Parts of the exercise.
**1)** Using the online abuse passage, decide whether each statement agrees with it, answering yes or no and quoting the deciding words: (a) Block Together shut down before Hatebase did. (b) All of the tools the text lists are still active. (c) Brigading involves coordinated abusive engagement online.
**2)** Extract the stretch of the online abuse passage from "Several tools were" through "existed on them.", copying it word for word.
**3)** Render this sentence from the online abuse passage into Spanish: "Generally the efforts of a concerned individual or group of people, the tools helped users handle online abuse and provided insights outside of options available traditionally on social media platforms."

Text provided.
────
Journalists have pointed to this issue as well. Companies’ policies do not account for cross-platform online abuse faced by women journalists [^2]. Abuse floods them on multiple platforms for long periods, and it is exhausting for them to monitor all of these spaces where they are the topic of discussion or target of abuse[^3]. Focus on predominant social media platforms also overlooks abuse on other online spaces, such as comments on individuals’ newsletters or blogs [^4]. Cross-platform brigading has been highlighted as a key issue that needs to be addressed ^5- brigading refers to online tactics that involve coordinated abusive engagement online ^6, and journalists have urged platforms to be more proactive and exchange data about abuse in the hopes that this would lead to shared best practices to tackle single and cross-platform abuse ^7.

Tech Responses

Several tools were built in the past decade to respond to online abuse, such as Opt Out, Hatebase, Block Together, and Project Hatemeter (of these, two are not active anymore). Generally the efforts of a concerned individual or group of people, the tools helped users handle online abuse and provided insights outside of options available traditionally on social media platforms. Block Together and Hatebase shut down in 2021 and 2022 respectively; in a statement, the former pointed out that ultimately the work done through the project was the platforms' duty, not theirs, and only platforms could handle the scale of abuse that existed on them.
────
Provided information.
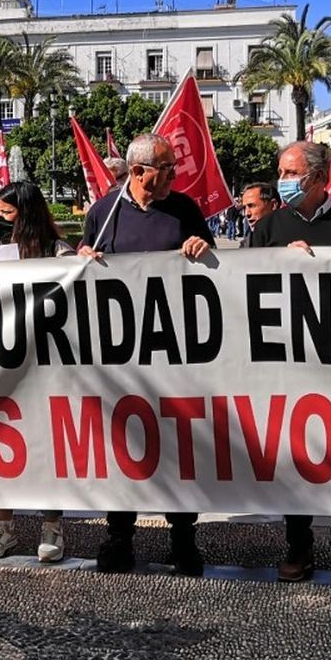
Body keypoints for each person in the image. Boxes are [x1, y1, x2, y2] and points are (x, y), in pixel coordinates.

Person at [78, 133, 213, 576]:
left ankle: (183, 536)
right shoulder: (104, 211)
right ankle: (119, 536)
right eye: (166, 167)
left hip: (176, 353)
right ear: (137, 173)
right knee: (124, 446)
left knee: (177, 445)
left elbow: (217, 267)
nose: (176, 174)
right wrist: (82, 257)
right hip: (122, 357)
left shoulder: (185, 209)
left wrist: (202, 250)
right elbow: (85, 265)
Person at [247, 142, 331, 586]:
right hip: (289, 364)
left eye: (291, 172)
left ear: (318, 179)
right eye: (280, 170)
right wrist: (277, 260)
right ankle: (298, 548)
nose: (282, 179)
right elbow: (243, 285)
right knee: (296, 458)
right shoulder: (269, 226)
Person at [0, 180, 75, 562]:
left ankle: (52, 524)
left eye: (8, 214)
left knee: (47, 447)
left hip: (48, 365)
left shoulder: (56, 249)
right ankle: (4, 524)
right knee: (5, 446)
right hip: (4, 364)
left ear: (27, 213)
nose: (1, 221)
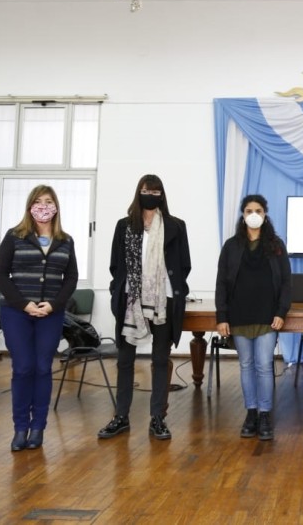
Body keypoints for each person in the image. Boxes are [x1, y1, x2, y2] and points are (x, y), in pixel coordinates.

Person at [98, 174, 191, 441]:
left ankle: (158, 419)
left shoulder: (176, 226)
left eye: (155, 189)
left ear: (161, 193)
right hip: (130, 301)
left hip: (163, 302)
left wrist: (170, 288)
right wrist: (121, 289)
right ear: (138, 192)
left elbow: (184, 265)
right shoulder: (124, 226)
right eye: (145, 189)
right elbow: (116, 265)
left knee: (160, 360)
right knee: (125, 361)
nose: (150, 193)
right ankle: (121, 417)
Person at [0, 185, 78, 451]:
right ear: (30, 206)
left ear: (56, 207)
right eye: (38, 201)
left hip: (50, 315)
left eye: (49, 201)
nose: (44, 206)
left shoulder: (65, 240)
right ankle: (20, 428)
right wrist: (24, 304)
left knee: (43, 368)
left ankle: (38, 427)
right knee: (23, 368)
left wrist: (53, 305)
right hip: (16, 313)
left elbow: (71, 278)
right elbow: (0, 274)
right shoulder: (15, 236)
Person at [215, 194, 291, 441]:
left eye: (258, 210)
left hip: (268, 317)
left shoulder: (276, 245)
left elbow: (287, 283)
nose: (253, 214)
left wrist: (281, 312)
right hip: (239, 316)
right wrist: (222, 316)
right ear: (243, 215)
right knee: (246, 366)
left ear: (265, 214)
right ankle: (251, 414)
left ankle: (266, 414)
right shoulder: (231, 246)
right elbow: (221, 284)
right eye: (249, 210)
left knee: (263, 366)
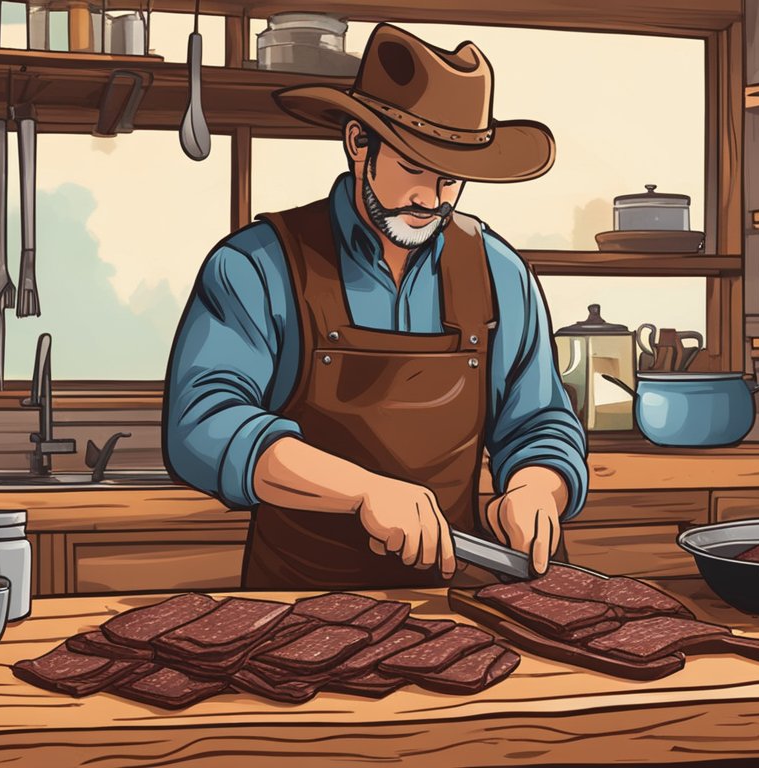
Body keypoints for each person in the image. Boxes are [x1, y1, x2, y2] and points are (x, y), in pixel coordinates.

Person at [163, 23, 588, 589]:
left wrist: (537, 485)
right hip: (298, 605)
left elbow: (540, 421)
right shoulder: (258, 265)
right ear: (359, 143)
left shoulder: (497, 271)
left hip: (449, 603)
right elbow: (203, 424)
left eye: (450, 178)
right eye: (414, 166)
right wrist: (362, 491)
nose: (432, 199)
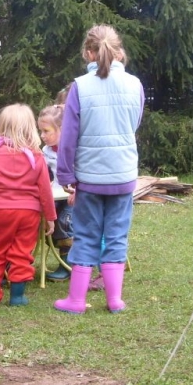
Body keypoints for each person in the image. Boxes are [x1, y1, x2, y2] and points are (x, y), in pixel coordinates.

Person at [54, 25, 144, 314]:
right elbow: (134, 125)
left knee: (86, 236)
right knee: (117, 235)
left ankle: (76, 301)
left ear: (88, 53)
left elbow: (67, 137)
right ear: (119, 51)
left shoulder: (80, 86)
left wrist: (66, 174)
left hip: (90, 178)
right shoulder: (135, 84)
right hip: (123, 175)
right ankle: (115, 300)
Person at [0, 104, 57, 307]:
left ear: (1, 128)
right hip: (29, 213)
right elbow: (45, 191)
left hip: (2, 212)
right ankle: (17, 297)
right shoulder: (37, 157)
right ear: (30, 128)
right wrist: (50, 217)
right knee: (22, 253)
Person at [37, 103, 73, 281]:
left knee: (64, 222)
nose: (42, 136)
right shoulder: (47, 150)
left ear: (62, 129)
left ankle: (68, 264)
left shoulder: (75, 147)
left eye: (46, 131)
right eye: (40, 131)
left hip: (75, 196)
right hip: (57, 194)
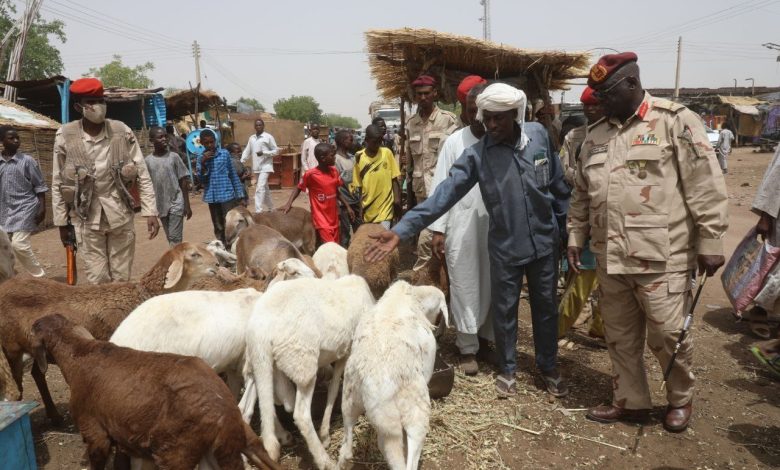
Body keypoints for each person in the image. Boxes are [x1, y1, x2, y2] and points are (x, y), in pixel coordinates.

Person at [366, 83, 570, 399]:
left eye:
────
Responses for each task.
**1)**
(a) Yes: "Block Together and Hatebase shut down in 2021 and 2022 respectively"
(b) No: "of these, two are not active anymore"
(c) Yes: "brigading refers to online tactics that involve coordinated abusive engagement online"

**2)**
Several tools were built in the past decade to respond to online abuse, such as Opt Out, Hatebase, Block Together, and Project Hatemeter (of these, two are not active anymore). Generally the efforts of a concerned individual or group of people, the tools helped users handle online abuse and provided insights outside of options available traditionally on social media platforms. Block Together and Hatebase shut down in 2021 and 2022 respectively; in a statement, the former pointed out that ultimately the work done through the project was the platforms' duty, not theirs, and only platforms could handle the scale of abuse that existed on them.

**3)** Generalmente fruto de los esfuerzos de una persona o de un grupo de personas preocupadas, las herramientas ayudaron a los usuarios a hacer frente al abuso en línea y aportaron perspectivas ajenas a las opciones que tradicionalmente ofrecían las plataformas de redes sociales.